Il implora le pardon de Léomotenus, car il avait ordonné de torturer Bellacapor, sa femme, mais qu'il fallait l'attendre pour commencer "le travail". Léomotenus, ayant compris lui dit, "seule Bellacapor, te jugera".
Puis, ils allèrent ensembles à la prison, à la salle de torture; et ils trouvèrent les bourreaux préparant leur triste besogne. Léomotenus fut obligé de blesser un des bourreaux pour délivrer sa femme. Les autres prenant peur firent appel aux "Cinq Mille"; Léomotenus fit prendre les bourreaux et les mis en prison. Léomotenus délivra sa femme et elle le voyant; sauta de joie et pleura de joie, car elle aussi avait cru à sa mort, cette fois.
Elle l'embrassa et lui la serra très fort dans ses bras. Ils retournèrent ensembles au palais où ils furent acclamé.
Le peuple envoya deux délégués pour demander pardon à l'impératrice, qu'elle leur accorda.
Eratius lui aussi demanda pardon; et elle lui dit :
"Si j'avais, une seule fois été frappé, ce serait pour toi l'exile. Si j'avais été torturé ce serait pour toi la prison à perpétuité. Mais je t'accorde le pardon, car c'est pour Léomotenus que tu as agi ainsi !"
Léomotenus fit rappeler les septième et huitième du Mo'haï d'exil, les frères de sa femme Bellacapor.
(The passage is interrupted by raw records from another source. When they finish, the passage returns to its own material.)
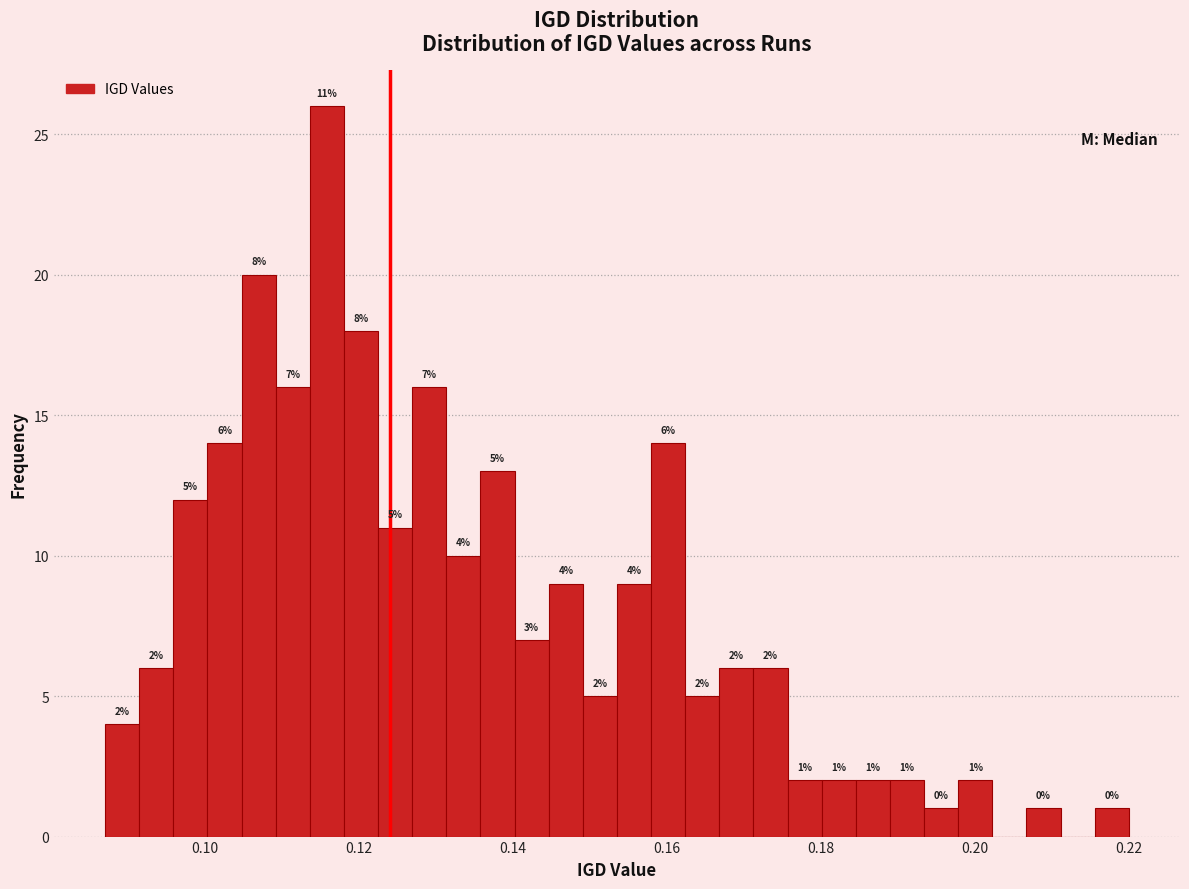

Read against the x-axis, roughly where is the centre of the tallest bar?

0.116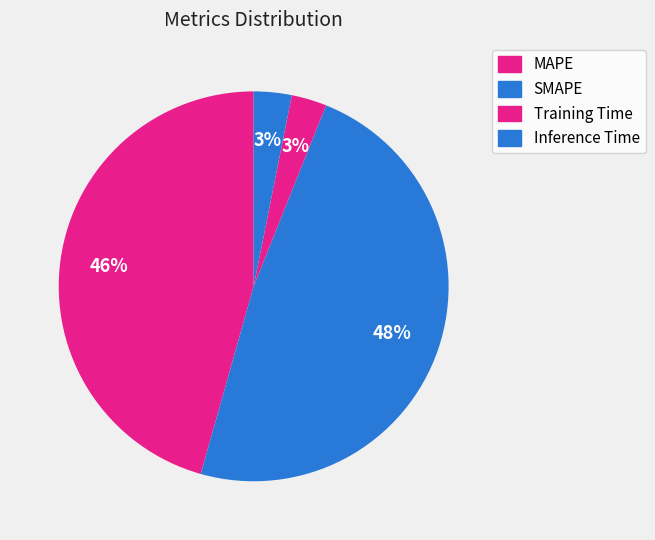

How many segments does this pie chart have?

4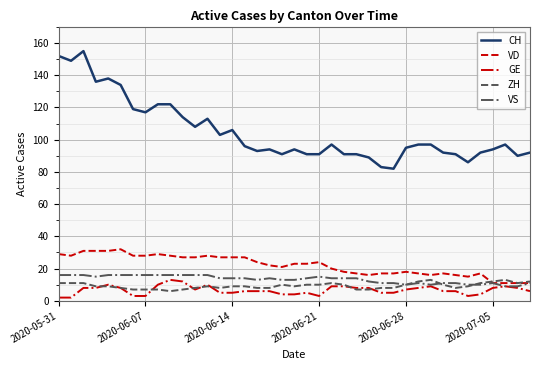

What is the lowest value of the ZH series?

6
Le peuple vivait toujours heureux !

Mais le neuf Laïk de l'an de grâce III, Léomotenus mourût après trois ans de Principat et cinquante ans de règne. Il fut enterré , dans la belle ville de Pymur aux dix Collines, et il fut pleuré pendant cent jours.

Sa femme Bellacapor lui succèda durant six mois, et six mois en plus avec son fils Emachal afin de lui apprendre le metier de roi.
Et le neuf Laïk de l'an de grâce IV, elle quitta ce monde, laissant à son fils Emachal le pouvoir, elle était âgée de soixante douze ans et six mois lors de sa mort.
Le bon roi Léomotenus était, lui, âgé de soixante seize ans.
Elle fut pleurée pendant cent jours et fut enterré dans le mausolé de son époux, qui fut le caveau familiale, où furent enterré tous les descendants de Léomotenus.
En son honneur, Emachal, son fils, décreta que le jour de sa naissance, le dix sept Emachal serait un jour de joie, et que le neuf Laïk, un jour de tristesse.